§ THE PROBLEM: Pick each line that has "dashed" out of the records.

§ EXTRACTED INFORMATION:
:::

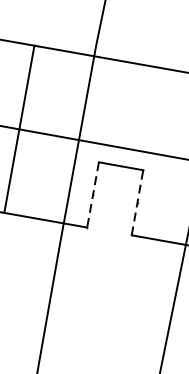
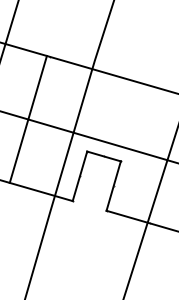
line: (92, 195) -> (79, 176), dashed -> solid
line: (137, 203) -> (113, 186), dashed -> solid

:::

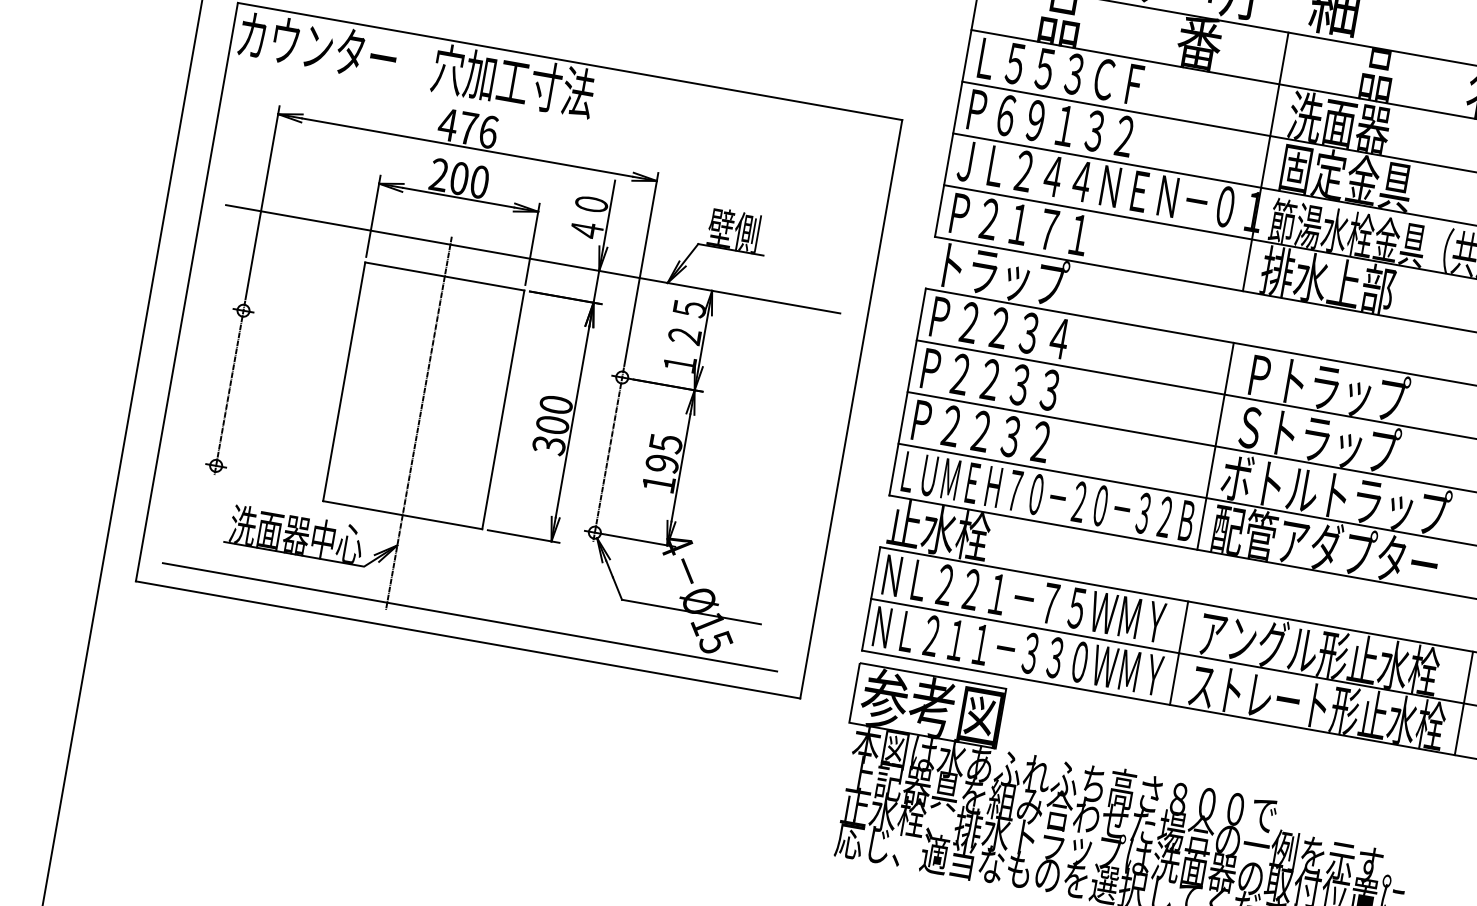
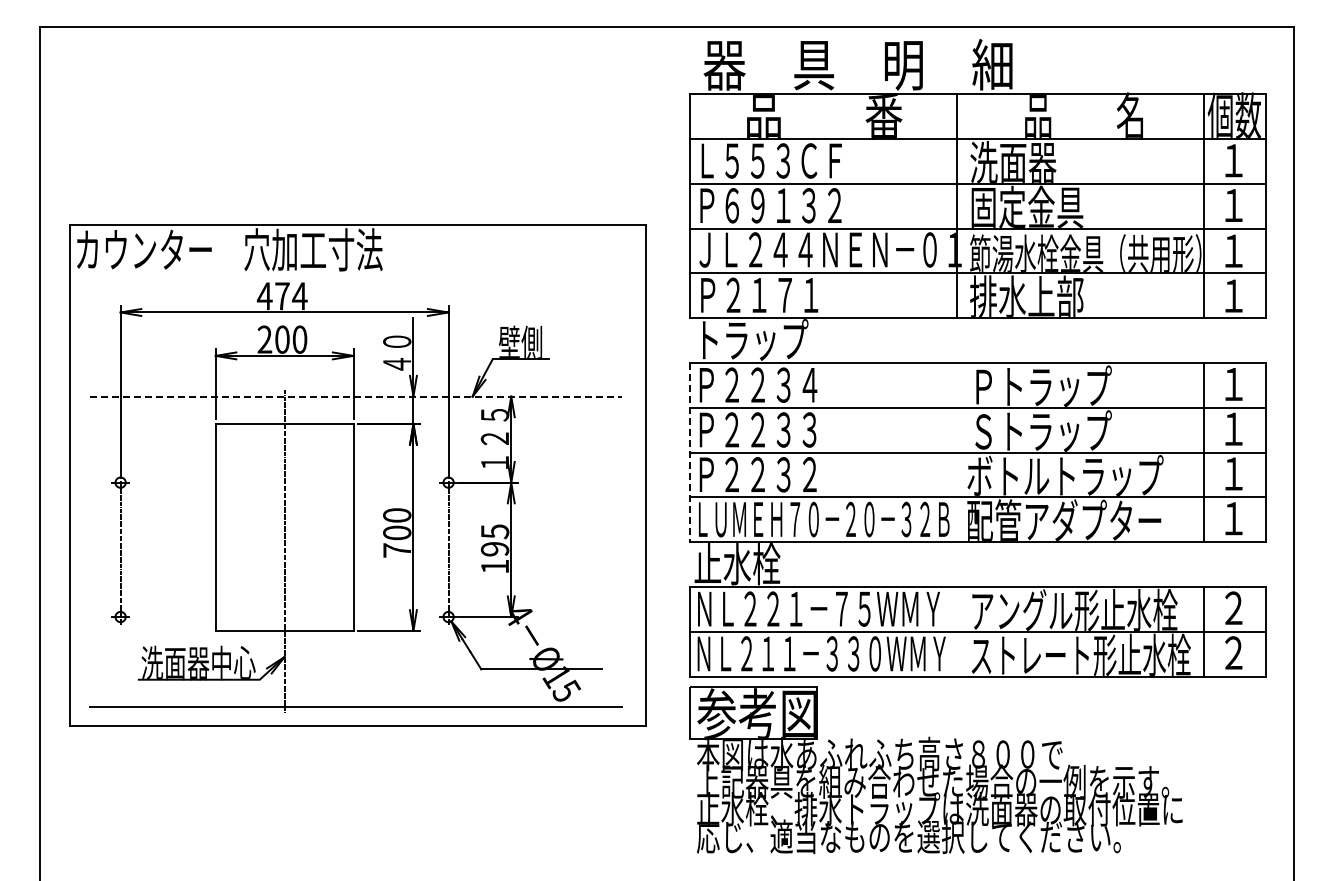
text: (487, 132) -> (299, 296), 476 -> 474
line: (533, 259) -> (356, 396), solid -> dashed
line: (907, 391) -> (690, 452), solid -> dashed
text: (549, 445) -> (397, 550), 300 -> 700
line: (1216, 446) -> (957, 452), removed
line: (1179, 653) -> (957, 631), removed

:::

§ SOLUTION:
line: (92, 195) -> (79, 176), dashed -> solid
line: (137, 203) -> (113, 186), dashed -> solid
line: (533, 259) -> (356, 396), solid -> dashed
line: (907, 391) -> (690, 452), solid -> dashed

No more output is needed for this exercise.